Be true to who you are…..

And the family name you bear……


Wednesday, July 29, 2009

The Gatherers

The word gets out like Sutter's Mill. They're on!
It's happening like gold in the sluice box,
the huckleberries are ripe.
Now.

Hmmmm. How does one describe the flavor of a huckleberry? I don't know. But that little berry has been the cause of my August mountain trek for almost twenty years now. It has been the draw for thousands of others for decades before me. While Shane and I were dating, I told him of the huckleberries we use to harvest in the mountains of Montana. He surprised me one day by taking me huckleberry picking in Idaho???!!! Who knew?


From that time forward I have gone every year to the same mountain and rarely has it failed me. That mountain has shared many memories of life with me. One year I sought relief from my aching head and churning stomach in the fresh air as morning sickness threatened to consume me, the next year David rode in a back pack as I picked berries and Cody grew making me just as sick. Summer after Summer my boys played and romped in those hills escaping our city lot. There is the dead tree, lovingly dubbed "the ship"... where my toddlers played for hours as I picked in the "Huckleberry sea" If you gave me the real name for that canyon I'd be lost but when one of the boys reports "There's berries at the ship." I always find my way.
There was the summer that Shane worked in Florida and I was so lonely, The hills again were my consolation the summer his mother died, and the summer my father died. There was the year Rob tumbled down the hill and when he hit the bottom all anyone wanted to know was "did you spill the bucket?" There was the summer we moved to the farm and now it only takes seventeen minutes to make it to the mountain! How about the year we traded a gallon for a goat? Or the year Grace ate the cow pie......... memories, memories shared, to be brought to remembrance year after year.


I guess before you turn me in for letting her eat a cow pie, I should tell you that Grace was a year old and couldn't walk yet... I set her down in front of a bush so she could pick and eat, she loved to pick and eat, when her bush was bare she started crawling up the trail to me and stuck her hand in a fresh cow pie..... before I could jump up to get her~ she licked it off.. The forest resounded with gaging noises... hers,mine, the family up the hill......
Not one of my mothering moments that brings a swell of pride BUT we did live through it.

The older ones no longer play on the ship but they did show the younger ones all the great features it possessed before abandoning their post. They have stopped making stick guns to hunt down the "wild" cows that graze the bushes near by. And they no longer hide in the bushes from enemy cars coming to steal our berries. Now we have contests to see who can pick the most or who can go the longest with out eating one.... Zachary always wins that one, he doesn't like them.

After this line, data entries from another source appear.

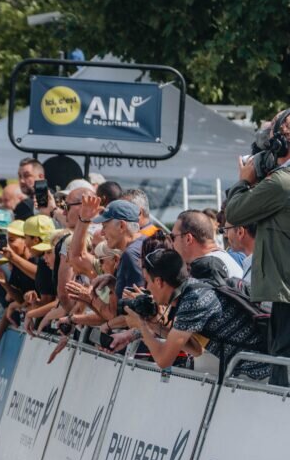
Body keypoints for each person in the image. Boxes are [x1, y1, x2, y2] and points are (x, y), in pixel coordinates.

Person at [122, 248, 269, 380]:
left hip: (261, 372)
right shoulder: (192, 289)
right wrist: (152, 325)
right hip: (255, 370)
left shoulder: (193, 300)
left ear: (159, 282)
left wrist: (141, 326)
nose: (146, 288)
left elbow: (163, 360)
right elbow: (195, 349)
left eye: (147, 282)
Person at [226, 109, 290, 385]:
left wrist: (244, 180)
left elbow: (235, 212)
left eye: (272, 138)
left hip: (286, 296)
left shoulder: (282, 183)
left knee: (282, 366)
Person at [171, 210, 243, 280]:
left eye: (173, 237)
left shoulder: (207, 268)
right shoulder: (219, 260)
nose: (172, 243)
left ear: (188, 239)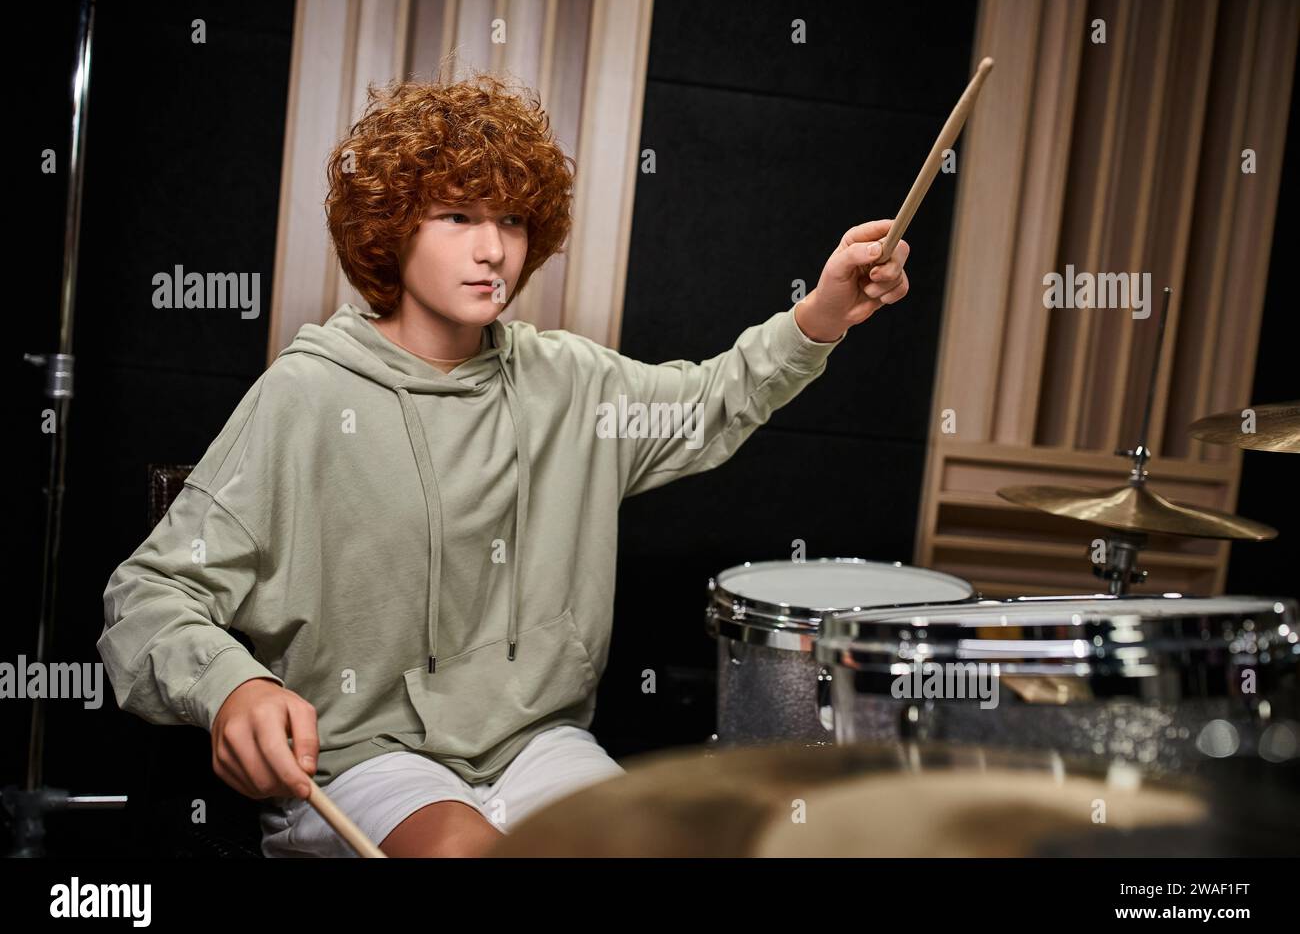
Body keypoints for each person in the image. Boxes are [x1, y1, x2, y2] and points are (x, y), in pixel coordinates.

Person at [97, 71, 911, 858]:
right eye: (455, 215)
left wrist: (821, 313)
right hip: (364, 755)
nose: (493, 249)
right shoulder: (306, 396)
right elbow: (147, 597)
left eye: (514, 221)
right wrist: (234, 688)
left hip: (538, 743)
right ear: (390, 227)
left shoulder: (571, 380)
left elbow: (712, 403)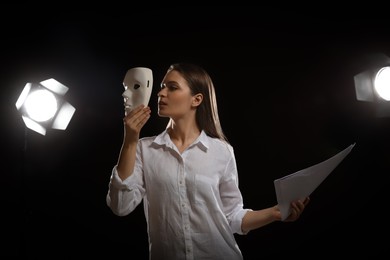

We all pick different and have our favorite kind of berry to find. Shane keeps his bucket neat and clean, no needles or leaves, and what grates me is he still picks just as fast as the rest of us. I guess I am just a slob as NO ONE ever wants to clean my bucket of berries. Cody likes to find the tear drop shaped ones because they are the biggest and fill his bucket faster. The berries dictate the picking ~sometimes we pick alone scattered on the hill, other times close in a group all working in one patch.

As the boys have grown, they have capitalized on the huckleberry. When you have that many pickers you tend to get more berries than your family can consume. They along with hauling pipe and picking raspberries sell the huckleberries to earn their motorcycles.

We have met a lot of wonderful people through selling the berries, we have repeat customers year after year. My favorites, but the ones who break your heart, are the OP's..the spirit is willing to go but their bodies have betrayed them and they can no longer hike the mountain. They come with their own memories of huckleberry pickin'. They share their stories and we share a laugh but it always ends the same... a far off look and a shake of the head...." I just can't go anymore". What do you say besides "I'm sorry." They pay their money and promise to come back next year.

As the years roll on I know my time will come too. If the Lord wills that I live, there will be a time when I no longer can tread that mountain.

Then the phone will ring...

"Granny, do you want berries this year?" After all, my grandbabies will need dirt bikes too. I will answer "yes, I want two gallon, that's how many we had to put up when your daddy/ mommy was little."

But bring 'em to me fresh....not the berries, for like Zachary, I confess, I'm not a big fan. But the children.......... bring the children to me with the sunshine in their eyes, their hair full of the smell of pine sap and their lungs breathing deep of that mountain air. I want to see the lips, fingers and even their seats stained purple. Let them tell me their new memories and let me share my old ones.............

for that is the flavor of the huckleberry.